REQUEST:
Change every "black" in the material below to "blue", and leave everything else unchanged.

DATA TO USE:
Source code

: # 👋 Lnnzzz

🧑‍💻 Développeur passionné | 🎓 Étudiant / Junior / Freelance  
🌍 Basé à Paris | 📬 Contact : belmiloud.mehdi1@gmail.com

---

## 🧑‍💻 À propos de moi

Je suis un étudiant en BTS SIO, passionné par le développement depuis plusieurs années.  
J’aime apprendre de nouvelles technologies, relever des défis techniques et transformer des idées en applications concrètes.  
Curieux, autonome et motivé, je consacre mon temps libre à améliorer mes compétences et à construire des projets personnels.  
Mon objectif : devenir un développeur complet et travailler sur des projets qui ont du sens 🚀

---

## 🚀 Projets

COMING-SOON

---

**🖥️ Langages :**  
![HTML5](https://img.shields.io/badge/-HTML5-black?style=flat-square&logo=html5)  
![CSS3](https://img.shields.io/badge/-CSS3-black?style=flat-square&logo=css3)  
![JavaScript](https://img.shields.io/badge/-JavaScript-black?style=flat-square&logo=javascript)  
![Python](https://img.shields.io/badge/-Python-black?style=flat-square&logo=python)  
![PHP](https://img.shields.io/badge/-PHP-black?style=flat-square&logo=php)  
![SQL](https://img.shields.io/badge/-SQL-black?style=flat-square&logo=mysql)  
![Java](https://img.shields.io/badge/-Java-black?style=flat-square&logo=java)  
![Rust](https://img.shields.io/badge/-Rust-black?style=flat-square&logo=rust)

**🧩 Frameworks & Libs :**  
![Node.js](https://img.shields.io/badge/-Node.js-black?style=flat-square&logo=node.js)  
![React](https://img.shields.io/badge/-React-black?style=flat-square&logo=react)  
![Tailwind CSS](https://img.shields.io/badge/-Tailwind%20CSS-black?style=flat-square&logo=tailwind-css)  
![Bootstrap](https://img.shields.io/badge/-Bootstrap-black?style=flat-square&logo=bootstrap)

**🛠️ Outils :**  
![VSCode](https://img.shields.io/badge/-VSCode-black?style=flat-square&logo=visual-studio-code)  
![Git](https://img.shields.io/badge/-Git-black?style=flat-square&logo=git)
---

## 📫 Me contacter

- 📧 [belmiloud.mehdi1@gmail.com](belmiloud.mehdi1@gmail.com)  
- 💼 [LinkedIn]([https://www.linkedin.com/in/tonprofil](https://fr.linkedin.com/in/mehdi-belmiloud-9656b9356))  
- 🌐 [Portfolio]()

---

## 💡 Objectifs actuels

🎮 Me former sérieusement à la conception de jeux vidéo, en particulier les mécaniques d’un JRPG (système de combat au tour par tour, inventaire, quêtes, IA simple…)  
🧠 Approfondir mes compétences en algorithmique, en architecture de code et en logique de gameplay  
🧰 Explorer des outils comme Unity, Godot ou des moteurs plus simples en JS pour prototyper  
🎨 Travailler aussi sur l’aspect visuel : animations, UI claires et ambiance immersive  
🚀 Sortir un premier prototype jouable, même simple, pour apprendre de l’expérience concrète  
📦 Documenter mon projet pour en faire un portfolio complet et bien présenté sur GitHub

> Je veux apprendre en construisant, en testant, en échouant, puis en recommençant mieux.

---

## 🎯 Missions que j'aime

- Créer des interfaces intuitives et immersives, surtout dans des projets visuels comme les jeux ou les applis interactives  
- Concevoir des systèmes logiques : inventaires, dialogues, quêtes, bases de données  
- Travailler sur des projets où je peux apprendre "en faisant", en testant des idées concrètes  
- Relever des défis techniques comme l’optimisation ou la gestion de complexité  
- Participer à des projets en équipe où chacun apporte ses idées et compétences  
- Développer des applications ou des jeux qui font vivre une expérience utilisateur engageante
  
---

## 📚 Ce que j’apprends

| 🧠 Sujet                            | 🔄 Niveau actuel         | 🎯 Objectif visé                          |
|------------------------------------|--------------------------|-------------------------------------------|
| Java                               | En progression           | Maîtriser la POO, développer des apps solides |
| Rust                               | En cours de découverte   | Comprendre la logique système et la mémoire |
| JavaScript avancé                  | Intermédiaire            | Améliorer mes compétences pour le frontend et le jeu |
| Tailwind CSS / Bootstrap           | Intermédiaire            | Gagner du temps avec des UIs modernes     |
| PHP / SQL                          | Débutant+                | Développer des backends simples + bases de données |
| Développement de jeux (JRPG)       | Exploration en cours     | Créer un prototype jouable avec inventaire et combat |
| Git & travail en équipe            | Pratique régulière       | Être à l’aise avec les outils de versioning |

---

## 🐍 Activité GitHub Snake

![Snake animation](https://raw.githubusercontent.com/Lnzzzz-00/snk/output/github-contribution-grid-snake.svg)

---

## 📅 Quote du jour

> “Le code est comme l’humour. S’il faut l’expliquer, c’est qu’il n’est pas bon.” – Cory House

WRITTEN SOLUTION:
Source code

: # 👋 Lnnzzz

🧑‍💻 Développeur passionné | 🎓 Étudiant / Junior / Freelance  
🌍 Basé à Paris | 📬 Contact : belmiloud.mehdi1@gmail.com

---

## 🧑‍💻 À propos de moi

Je suis un étudiant en BTS SIO, passionné par le développement depuis plusieurs années.  
J’aime apprendre de nouvelles technologies, relever des défis techniques et transformer des idées en applications concrètes.  
Curieux, autonome et motivé, je consacre mon temps libre à améliorer mes compétences et à construire des projets personnels.  
Mon objectif : devenir un développeur complet et travailler sur des projets qui ont du sens 🚀

---

## 🚀 Projets

COMING-SOON

---

**🖥️ Langages :**  
![HTML5](https://img.shields.io/badge/-HTML5-blue?style=flat-square&logo=html5)  
![CSS3](https://img.shields.io/badge/-CSS3-blue?style=flat-square&logo=css3)  
![JavaScript](https://img.shields.io/badge/-JavaScript-blue?style=flat-square&logo=javascript)  
![Python](https://img.shields.io/badge/-Python-blue?style=flat-square&logo=python)  
![PHP](https://img.shields.io/badge/-PHP-blue?style=flat-square&logo=php)  
![SQL](https://img.shields.io/badge/-SQL-blue?style=flat-square&logo=mysql)  
![Java](https://img.shields.io/badge/-Java-blue?style=flat-square&logo=java)  
![Rust](https://img.shields.io/badge/-Rust-blue?style=flat-square&logo=rust)

**🧩 Frameworks & Libs :**  
![Node.js](https://img.shields.io/badge/-Node.js-blue?style=flat-square&logo=node.js)  
![React](https://img.shields.io/badge/-React-blue?style=flat-square&logo=react)  
![Tailwind CSS](https://img.shields.io/badge/-Tailwind%20CSS-blue?style=flat-square&logo=tailwind-css)  
![Bootstrap](https://img.shields.io/badge/-Bootstrap-blue?style=flat-square&logo=bootstrap)

**🛠️ Outils :**  
![VSCode](https://img.shields.io/badge/-VSCode-blue?style=flat-square&logo=visual-studio-code)  
![Git](https://img.shields.io/badge/-Git-blue?style=flat-square&logo=git)
---

## 📫 Me contacter

- 📧 [belmiloud.mehdi1@gmail.com](belmiloud.mehdi1@gmail.com)  
- 💼 [LinkedIn]([https://www.linkedin.com/in/tonprofil](https://fr.linkedin.com/in/mehdi-belmiloud-9656b9356))  
- 🌐 [Portfolio]()

---

## 💡 Objectifs actuels

🎮 Me former sérieusement à la conception de jeux vidéo, en particulier les mécaniques d’un JRPG (système de combat au tour par tour, inventaire, quêtes, IA simple…)  
🧠 Approfondir mes compétences en algorithmique, en architecture de code et en logique de gameplay  
🧰 Explorer des outils comme Unity, Godot ou des moteurs plus simples en JS pour prototyper  
🎨 Travailler aussi sur l’aspect visuel : animations, UI claires et ambiance immersive  
🚀 Sortir un premier prototype jouable, même simple, pour apprendre de l’expérience concrète  
📦 Documenter mon projet pour en faire un portfolio complet et bien présenté sur GitHub

> Je veux apprendre en construisant, en testant, en échouant, puis en recommençant mieux.

---

## 🎯 Missions que j'aime

- Créer des interfaces intuitives et immersives, surtout dans des projets visuels comme les jeux ou les applis interactives  
- Concevoir des systèmes logiques : inventaires, dialogues, quêtes, bases de données  
- Travailler sur des projets où je peux apprendre "en faisant", en testant des idées concrètes  
- Relever des défis techniques comme l’optimisation ou la gestion de complexité  
- Participer à des projets en équipe où chacun apporte ses idées et compétences  
- Développer des applications ou des jeux qui font vivre une expérience utilisateur engageante
  
---

## 📚 Ce que j’apprends

| 🧠 Sujet                            | 🔄 Niveau actuel         | 🎯 Objectif visé                          |
|------------------------------------|--------------------------|-------------------------------------------|
| Java                               | En progression           | Maîtriser la POO, développer des apps solides |
| Rust                               | En cours de découverte   | Comprendre la logique système et la mémoire |
| JavaScript avancé                  | Intermédiaire            | Améliorer mes compétences pour le frontend et le jeu |
| Tailwind CSS / Bootstrap           | Intermédiaire            | Gagner du temps avec des UIs modernes     |
| PHP / SQL                          | Débutant+                | Développer des backends simples + bases de données |
| Développement de jeux (JRPG)       | Exploration en cours     | Créer un prototype jouable avec inventaire et combat |
| Git & travail en équipe            | Pratique régulière       | Être à l’aise avec les outils de versioning |

---

## 🐍 Activité GitHub Snake

![Snake animation](https://raw.githubusercontent.com/Lnzzzz-00/snk/output/github-contribution-grid-snake.svg)

---

## 📅 Quote du jour

> “Le code est comme l’humour. S’il faut l’expliquer, c’est qu’il n’est pas bon.” – Cory House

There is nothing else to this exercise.